Practical restaurant and food service experience is usually easy to get. In colleges with curriculum offerings in these areas, summer jobs in all phases of the work are available and, in some cases, required. Some restaurant and food service chains provide on-the-job training in management. Another way to learn more about the field is to talk to a manager about his or her career.
Restaurant and food service managers work in restaurants ranging from elegant hotel dining rooms to fast food restaurants. They may also work in food service facilities ranging from school cafeterias to hospital food services. Whatever the setting, these managers coordinate and direct the work of the employees who prepare and serve food and perform other related functions. Restaurant managers set work schedules for wait staff and host staff. Food service managers are responsible for buying the food and equipment necessary for the operation of the restaurant or facility, and they may help with menu planning.
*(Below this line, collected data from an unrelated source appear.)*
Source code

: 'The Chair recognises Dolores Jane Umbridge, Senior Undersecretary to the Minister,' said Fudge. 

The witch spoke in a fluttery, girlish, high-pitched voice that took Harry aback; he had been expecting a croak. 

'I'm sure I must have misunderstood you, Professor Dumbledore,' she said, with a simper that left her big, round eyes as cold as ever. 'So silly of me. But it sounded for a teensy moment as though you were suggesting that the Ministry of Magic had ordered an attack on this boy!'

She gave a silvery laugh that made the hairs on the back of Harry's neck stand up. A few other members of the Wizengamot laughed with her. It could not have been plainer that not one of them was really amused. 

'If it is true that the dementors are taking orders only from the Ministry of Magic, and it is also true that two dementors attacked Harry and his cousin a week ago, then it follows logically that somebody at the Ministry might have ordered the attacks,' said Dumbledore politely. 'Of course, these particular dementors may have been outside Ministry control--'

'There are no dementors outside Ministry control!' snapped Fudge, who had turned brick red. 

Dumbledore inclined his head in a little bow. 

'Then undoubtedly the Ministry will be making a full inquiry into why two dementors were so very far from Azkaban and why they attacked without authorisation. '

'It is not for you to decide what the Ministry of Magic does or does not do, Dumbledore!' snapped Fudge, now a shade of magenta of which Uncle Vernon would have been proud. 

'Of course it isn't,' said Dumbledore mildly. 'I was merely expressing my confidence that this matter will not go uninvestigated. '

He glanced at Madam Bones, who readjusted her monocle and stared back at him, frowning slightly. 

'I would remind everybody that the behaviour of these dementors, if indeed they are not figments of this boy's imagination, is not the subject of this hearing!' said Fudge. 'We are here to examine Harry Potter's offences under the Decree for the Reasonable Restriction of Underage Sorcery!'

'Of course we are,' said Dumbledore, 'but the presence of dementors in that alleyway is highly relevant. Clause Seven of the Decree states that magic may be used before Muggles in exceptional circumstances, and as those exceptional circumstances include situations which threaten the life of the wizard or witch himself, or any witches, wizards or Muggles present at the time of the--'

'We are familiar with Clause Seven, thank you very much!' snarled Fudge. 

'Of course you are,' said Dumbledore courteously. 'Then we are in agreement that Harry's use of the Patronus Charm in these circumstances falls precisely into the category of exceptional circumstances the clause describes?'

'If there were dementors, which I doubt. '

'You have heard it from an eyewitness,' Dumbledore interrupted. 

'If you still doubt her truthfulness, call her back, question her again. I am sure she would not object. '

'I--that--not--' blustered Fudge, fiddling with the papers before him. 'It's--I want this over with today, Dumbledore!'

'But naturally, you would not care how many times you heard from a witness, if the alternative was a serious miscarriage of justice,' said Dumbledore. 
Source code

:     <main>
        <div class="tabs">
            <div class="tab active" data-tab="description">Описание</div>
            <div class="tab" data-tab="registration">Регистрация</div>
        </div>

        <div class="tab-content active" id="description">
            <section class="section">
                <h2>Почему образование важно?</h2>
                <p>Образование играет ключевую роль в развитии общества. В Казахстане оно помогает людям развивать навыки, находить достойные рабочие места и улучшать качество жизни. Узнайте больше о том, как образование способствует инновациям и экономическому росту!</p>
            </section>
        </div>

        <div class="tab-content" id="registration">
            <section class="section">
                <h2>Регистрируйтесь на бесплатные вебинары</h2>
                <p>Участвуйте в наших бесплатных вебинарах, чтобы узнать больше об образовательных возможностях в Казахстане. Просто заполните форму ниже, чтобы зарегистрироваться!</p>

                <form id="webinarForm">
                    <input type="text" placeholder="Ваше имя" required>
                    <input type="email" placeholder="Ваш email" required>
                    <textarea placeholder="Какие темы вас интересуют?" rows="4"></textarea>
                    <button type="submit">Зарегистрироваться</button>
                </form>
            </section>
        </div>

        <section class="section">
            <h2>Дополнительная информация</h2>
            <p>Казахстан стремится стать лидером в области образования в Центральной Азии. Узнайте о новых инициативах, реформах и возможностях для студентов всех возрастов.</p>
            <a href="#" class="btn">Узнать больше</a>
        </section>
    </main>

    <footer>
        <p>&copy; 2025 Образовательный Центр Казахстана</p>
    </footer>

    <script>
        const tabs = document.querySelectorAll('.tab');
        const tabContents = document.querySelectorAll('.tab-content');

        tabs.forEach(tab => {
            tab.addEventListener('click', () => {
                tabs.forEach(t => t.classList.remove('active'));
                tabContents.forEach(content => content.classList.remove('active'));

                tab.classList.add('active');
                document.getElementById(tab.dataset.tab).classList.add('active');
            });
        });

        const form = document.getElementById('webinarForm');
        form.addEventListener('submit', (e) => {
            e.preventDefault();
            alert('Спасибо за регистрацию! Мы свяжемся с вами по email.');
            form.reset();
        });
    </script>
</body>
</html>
They inspect the premises periodically to ensure compliance with health and sanitation regulations. Restaurant and food service managers perform many clerical and financial duties, such as keeping records, directing payroll operations, handling large sums of money, and taking inventories. Their work usually involves much contact with customers and vendors, such as taking suggestions, handling complaints, and creating a friendly atmosphere. Restaurant managers generally supervise any advertising or sales promotions for their operations.
In some very large restaurants and institutional food service facilities, one or more assistant managers and an executive chef or food manager assist the manager. These specially trained assistants oversee service in the dining room and other areas of the operation and supervise the kitchen staff and preparation of all foods served.
Restaurant and food service managers are responsible for the success of their establishments. They continually analyze every aspect of its operation and make whatever changes are needed to guarantee its profitability.
These duties are common, in varying degrees, to both owner-managers of relatively small restaurants and to nonowner-managers who may be salaried employees in large restaurants or institutional food service facilities. The owner-manager of a restaurant is more likely to be involved in service functions, sometimes operating the cash register, waiting on tables, and performing a wide variety of tasks.